MTN deals with $90,000 budget cut, network’s executive director to resign in March


A funding cut and new leadership are on the way at the Minneapolis Television Network.

MTN, which operates three public access channels, is facing a $90,000 funding cut for 2012 as part of the city’s budget passed in December.  That has fueled an already tense relationship with Mayor R.T. Rybak’s office.

In March, MTN’s executive director, Pam Colby, will resign in hopes that a change of face will help mend relations with the city.

“The city is very interested in talking about the future of public access and we’re hoping the new director will be a new partner with the city,” Colby said.

Peter Larsen, MTN’s chairman, said the search for a new executive director is already underway. They hope to have a replacement for Colby, who has served as MTN’s executive director since 1997, by
April 1.

In the meantime, Colby and MTN must also cope with a significant budget cut.

Rybak’s 2012 city budget initially proposed a $250,000 funding cut to MTN — nearly a third of the network’s budget. However, strong opposition from the community and several City Council members persuaded officials to reduce the cut to $90,000.

City councilwoman Elizabeth Glidden is one of MTN’s supporters.

“I certainly think that MTN deserves to have a future. I think like any other city organization there is a lot they can do to change, but I thought the [proposed] cut made to them was unfair,” Glidden said.

Several city officials said MTN’s facilities are underused and the network has too many employees.

Larsen said the network’s leaders are still figuring out how the cut will affect it. They will likely reduce studio hours and employees will work fewer hours. But MTN’s programs shouldn’t be affected, he said.

Many of the programs reach communities mainstream media does not, Glidden said.

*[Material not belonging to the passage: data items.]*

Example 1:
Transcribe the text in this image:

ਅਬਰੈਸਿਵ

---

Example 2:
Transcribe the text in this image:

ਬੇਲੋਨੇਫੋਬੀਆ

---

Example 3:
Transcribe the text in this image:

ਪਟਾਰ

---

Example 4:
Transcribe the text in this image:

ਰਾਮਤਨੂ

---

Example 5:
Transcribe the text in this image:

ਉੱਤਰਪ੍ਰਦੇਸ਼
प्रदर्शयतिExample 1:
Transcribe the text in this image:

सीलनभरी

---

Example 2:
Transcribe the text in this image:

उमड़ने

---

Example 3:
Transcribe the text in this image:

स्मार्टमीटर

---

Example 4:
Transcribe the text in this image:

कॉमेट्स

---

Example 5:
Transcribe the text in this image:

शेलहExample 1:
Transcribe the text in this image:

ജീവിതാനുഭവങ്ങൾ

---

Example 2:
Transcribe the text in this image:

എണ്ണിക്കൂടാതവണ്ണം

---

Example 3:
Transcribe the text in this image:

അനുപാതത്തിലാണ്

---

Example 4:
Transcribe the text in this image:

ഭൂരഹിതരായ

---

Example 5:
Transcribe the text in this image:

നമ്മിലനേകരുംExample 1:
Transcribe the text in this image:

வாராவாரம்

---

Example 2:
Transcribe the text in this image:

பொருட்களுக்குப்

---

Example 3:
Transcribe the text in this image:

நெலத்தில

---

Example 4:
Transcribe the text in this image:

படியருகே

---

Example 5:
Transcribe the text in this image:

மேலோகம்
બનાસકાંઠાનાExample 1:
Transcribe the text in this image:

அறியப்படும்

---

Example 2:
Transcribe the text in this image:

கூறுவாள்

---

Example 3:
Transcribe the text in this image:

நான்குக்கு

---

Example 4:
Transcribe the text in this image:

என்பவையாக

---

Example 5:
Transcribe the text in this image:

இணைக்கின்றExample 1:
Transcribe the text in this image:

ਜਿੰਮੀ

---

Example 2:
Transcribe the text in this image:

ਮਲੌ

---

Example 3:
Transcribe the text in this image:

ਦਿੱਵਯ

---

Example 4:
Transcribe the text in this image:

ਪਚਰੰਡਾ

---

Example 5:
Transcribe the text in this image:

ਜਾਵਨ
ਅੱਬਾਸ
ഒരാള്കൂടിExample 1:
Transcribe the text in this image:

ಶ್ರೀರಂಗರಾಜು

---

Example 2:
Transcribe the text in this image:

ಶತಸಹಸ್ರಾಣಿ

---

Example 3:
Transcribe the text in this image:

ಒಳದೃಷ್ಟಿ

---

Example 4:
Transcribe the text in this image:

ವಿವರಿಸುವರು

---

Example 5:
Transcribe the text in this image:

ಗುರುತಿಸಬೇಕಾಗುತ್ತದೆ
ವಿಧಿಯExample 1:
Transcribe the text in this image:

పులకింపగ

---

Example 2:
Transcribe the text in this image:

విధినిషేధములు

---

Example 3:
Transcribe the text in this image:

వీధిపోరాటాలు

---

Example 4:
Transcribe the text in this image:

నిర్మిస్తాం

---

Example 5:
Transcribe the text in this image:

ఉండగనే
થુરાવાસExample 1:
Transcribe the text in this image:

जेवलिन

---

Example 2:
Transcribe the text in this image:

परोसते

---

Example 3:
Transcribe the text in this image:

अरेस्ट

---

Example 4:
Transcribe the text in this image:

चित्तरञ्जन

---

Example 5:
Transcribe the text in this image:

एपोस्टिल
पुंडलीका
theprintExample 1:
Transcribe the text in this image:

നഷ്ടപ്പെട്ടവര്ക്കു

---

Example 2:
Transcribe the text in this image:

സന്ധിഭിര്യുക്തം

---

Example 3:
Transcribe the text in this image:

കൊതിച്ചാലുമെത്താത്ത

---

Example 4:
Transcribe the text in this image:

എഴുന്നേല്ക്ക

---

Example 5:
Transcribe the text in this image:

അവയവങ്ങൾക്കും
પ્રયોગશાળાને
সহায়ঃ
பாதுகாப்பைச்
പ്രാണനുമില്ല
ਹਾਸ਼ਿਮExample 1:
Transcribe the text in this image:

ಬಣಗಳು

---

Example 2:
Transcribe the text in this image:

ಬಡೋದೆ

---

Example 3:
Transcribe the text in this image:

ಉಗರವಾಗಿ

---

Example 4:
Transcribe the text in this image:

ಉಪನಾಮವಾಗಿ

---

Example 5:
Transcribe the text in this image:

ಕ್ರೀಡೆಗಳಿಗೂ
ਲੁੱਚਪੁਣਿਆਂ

“[MTN’s] Somali language programming has essentially turned into the go-to place for the Somali community to find out news,” she said, “and that’s just one example.”

Larsen said the network is “really the main medium of communication” for Minnesota’s Somali community.

MTN operates on three channels and shows roughly 80 locally produced programs. Many are produced by Somalis.

Glidden also supports MTN’s Video Voices program, which teaches students at Minneapolis South High School camera basics and editing techniques. 

Despite the cuts, John Stiles, spokesman for Rybak, said the mayor’s office maintains a “professional relationship” with MTN. He said almost every city office received a cut because the budget didn’t raise the property tax levy this year.

MTN is funded through a larger franchise agreement between the city and Comcast.

The agreement requires Comcast to pay two annual fees to the city. One, a franchise fee, requires that 5 percent of Comcast’s gross revenues, roughly $3.1 million, go to the city. Comcast must also pay a public, education or government television fee, which is collected from Comcast customers.

Historically, MTN has received all of the PEG fees and a small portion of the franchise fee.

Stiles said the city supports MTN but that Rybak suggested it start looking for other sources of revenue. A small portion of MTN’s budget comes from donations and membership fees.

Colby said the latest cuts continue a pattern of decreased city support to MTN. The network is looking into different ways to attract new viewers and subscribers, Larsen said.

MTN will have more community outreach and partnerships with local organizations, he said. The board is also looking into making the 27-year-old network more technologically advanced and to increase its online presence.

Larsen said MTN wants to stream all of its content online and allow viewers to interact with producers and programs more easily.

“The Internet is everything,” Colby said.

She said the new director will need to work to keep the network’s picture quality competitive with other stations and must continue making MTN more accessible to the community.

“It will be a hard place to be, but we have a lot going for us,” Colby said. “We can grow from a lot of directions.”